How does this happen? Here are my thoughts:
- Lead investor: Pfizer, at a minimim.
- There could be a co-lead.
- For the round to be successful (to management and existing shareholders) a strategic investor like Pfizer, J&J or another Big Pharma company, who are much less sensitive to valuation and deal parameters (that also impact valuation) than financial investors, is required.
- Other investors: 299 or more other lot holders
- 300 lot holders are required for PVCTP to list on the NASDAQ. That number very likely will include new life sciences, name and other investors as well as existing shareholders.
- Offering amount (of PVCTP): ~$30MM
- $15MM is the minimum amount to list on the NASDAQ.
- An amount closer to $20MM at a minimum fully funds the pivotal MM Phase 3 trial. A higher number like $30MM provides more flexibility to fund other trials, like the HCC expanded Phase 1, the HCC Phase 2/3 trial, the Phase 1 pancreatic cancer trial and the pivotal psoriasis Phase 3 trial, and other pre-clinical and clinical work, etc.
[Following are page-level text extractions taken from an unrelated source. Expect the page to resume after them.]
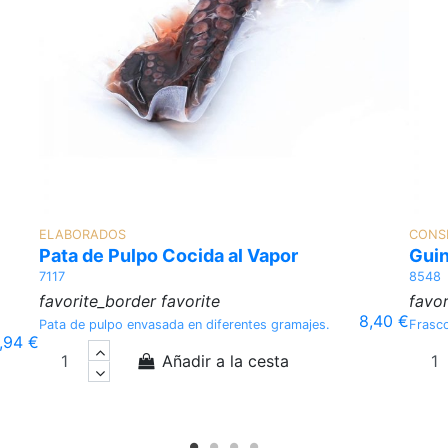
ELABORADOS
CONS
Pata de Pulpo Cocida al Vapor
Guin
7117
8548
favorite_border
favorite
favor
8,40 €
Pata de pulpo envasada en diferentes gramajes.
Frasco
1,94 €
Añadir a la cesta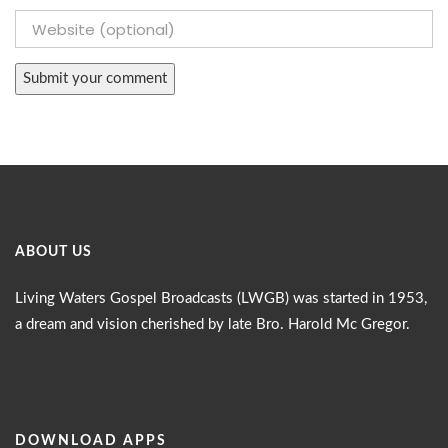
ABOUT US
Living Waters Gospel Broadcasts (LWGB) was started in 1953,
a dream and vision cherished by late Bro. Harold Mc Gregor.
DOWNLOAD APPS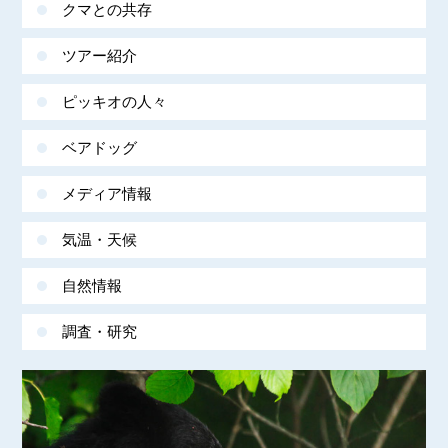
クマとの共存
ツアー紹介
ピッキオの人々
ベアドッグ
メディア情報
気温・天候
自然情報
調査・研究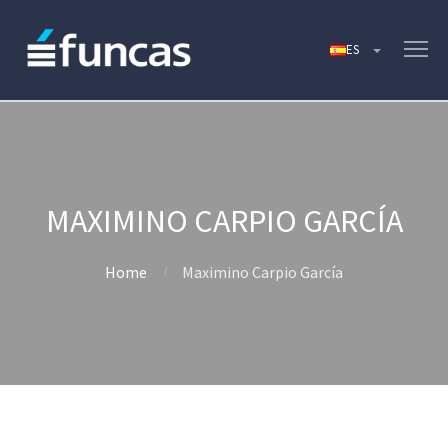
MAXIMINO CARPIO GARCÍA
Home
Maximino Carpio García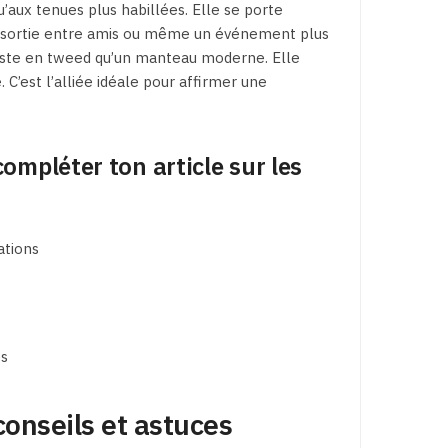
’aux tenues plus habillées. Elle se porte
une sortie entre amis ou même un événement plus
veste en tweed qu’un manteau moderne. Elle
 C’est l’alliée idéale pour affirmer une
compléter ton article sur les
ations
es
onseils et astuces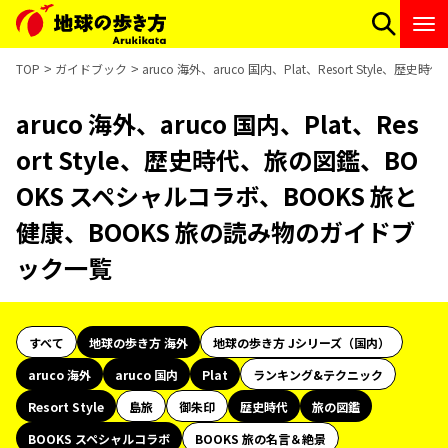
TOP
ガイドブック
aruco 海外、aruco 国内、Plat、Resort Sty
aruco 海外、aruco 国内、Plat、Res
ort Style、歴史時代、旅の図鑑、BO
OKS スペシャルコラボ、BOOKS 旅と
健康、BOOKS 旅の読み物のガイドブ
ック一覧
すべて
地球の歩き方 海外
地球の歩き方 Jシリーズ（国内）
aruco 海外
aruco 国内
Plat
ランキング&テクニック
Resort Style
島旅
御朱印
歴史時代
旅の図鑑
BOOKS スペシャルコラボ
BOOKS 旅の名言＆絶景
- I doubt the figures rises much beyond $30MM.
- Demand for the offering also will play a role in the amount. If the offering is robustly oversubscribed, management may agree to a higher amount; however, oversubscription also plays a role in the determination of the valuation/per share price, conversion ratio and warrant coverage.
- Valuation: $1B pre-money
- A WAG, using actual and rumored historical datapoints. Maybe higher, or maybe lower.
- Per share price (PVCTP): $1B pre-money
- I think at least $5-6. $4 is the minimum price to list on the NASDAQ. Price obviously is influenced by supply (the amount of money management wants to raise for both operations, cosmetic and valuation reasons) and demand (over or undersubscription).
- Conversion ratio: ?
- I do not have a good handle on this yet, and therefore cannot really speculate.
- 1-to-1 would be nice; that is, each share of preferred stock would convert into one share or common stock. Maybe higher (i.e., each preferred share converts into more than one common share, which is less favorable to existing shareholders), but unlikely to be lower (i.e., more favorable to existing shareholders).
- Warrant coverage: ?
- 40-50% is a datapoint I have been told. That is not bad, but the final figure may be higher (less favorable) or lower (more favorable).
- Rights & Provisions: Customary
- Per the offering prospectus supplement. There may be certain revisions or refinements if the vehicle is used.
An "IPO" is made more effective (better terms for the company, better on-the-day and post-"IPO" share appreciation and buying) the more demand there is for PVCTP. Demand comes from pre- and post-"IPO," PVCTP share price-moving news. If the vehicle is used, the "IPO" could occur during or around the week of October 8th (U.S. equity markets are not closed on Columbus Day), perhaps earlier like the end of the week of October 1st or later like the week of October 15th. Early- to mid-October makes sense because of the news going into and throughout the fourth and last quarter of this calendar year:
- We await the SPA PR in Q3,
- ESMO occurs as September becomes October, and PRs should reflect what is revealed by the company at this conference,
- Craig speaks in early- and late-October about immunology and MOA,
- More Moffitt data will be revealed and released,
- Potentials in dermatology and/or mini-oncology should be consummated in Q4,
- High profile peer review publications are expected, and
- High profile mainstream media coverage is expected.